Establishment of a Central KYC System and Central Accounts Registry
The BOM is authorised to establish (i) a Central KYC System for facilitating the electronic verification of the identity of customers, validation and extraction of KYC records of customers by KYC institutions, and collecting KYC records submitted to KYC institutions by their customers, and (ii) a Central Accounts Registry for collecting information on accounts maintained by customers, other than the balance and amount held in these accounts (Registry).
The BOM is empowered to require any KYC institution (including financial institutions licensed by the Commission) to furnish to the Registry, on such terms and conditions as it may determine, such information as it may require for the purpose of maintaining the Registry.

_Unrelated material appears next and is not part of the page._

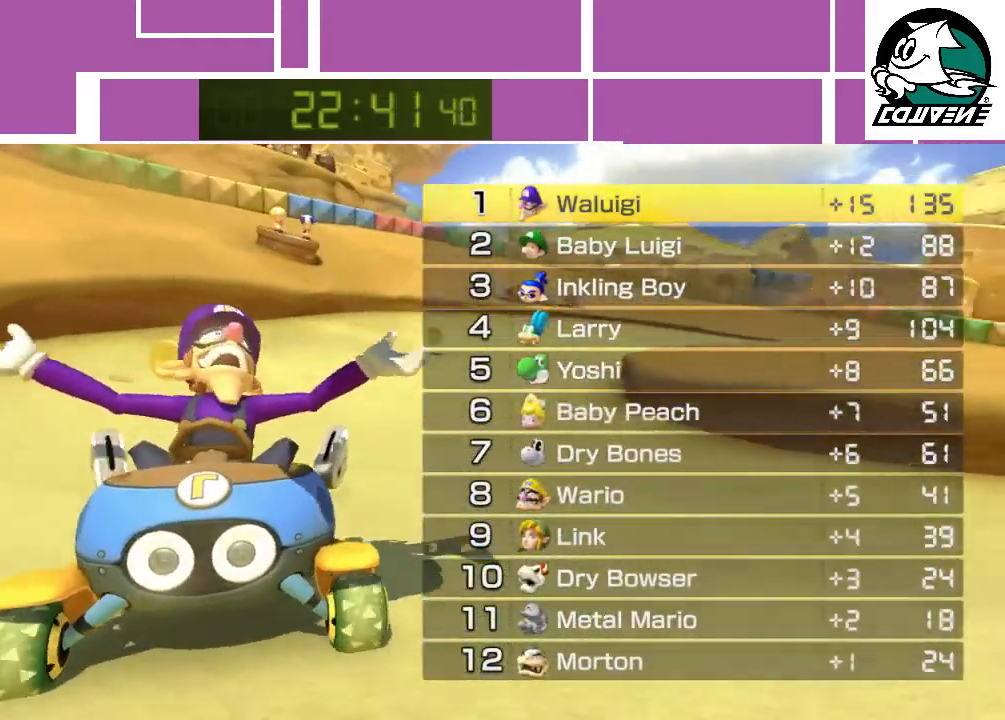
{"buttons": [], "left_stick": "center", "events": [[33, "A", "down"], [67, "A", "up"], [133, "A", "down"], [183, "A", "up"], [250, "A", "down"], [283, "A", "up"], [333, "A", "down"], [400, "A", "up"], [467, "A", "down"], [500, "A", "up"]]}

The fund finance year ahead
As 2022 is coming to a close, we believe that real-time uncertainty about current economic conditions and policy actions will likely keep market volatility high, and investors will remain focused on whether central banks can tame inflation without triggering a global recession. The fund finance market was extremely resilient during and following the global financial crisis (outperforming many other forms of finance) and has benefitted from strong growth since; thus, we remain cautiously optimistic for a robust fund finance market in 2023 – and we further expect the number of facilities consummated to continue to grow at a solid clip as fundraising improves and the product further penetrates the private equity market, and a greater number of existing facilities get refinanced. Our Mauritius Fund Finance Team has worked with the vast majority of market participants over the last 18 months, and while the present uncertainty about current economic conditions and policy actions will likely keep market volatility high, and investors will remain focused on whether central banks can tame inflation without triggering a global recession, we nevertheless remain cautiously optimistic for a robust fund finance market in 2023.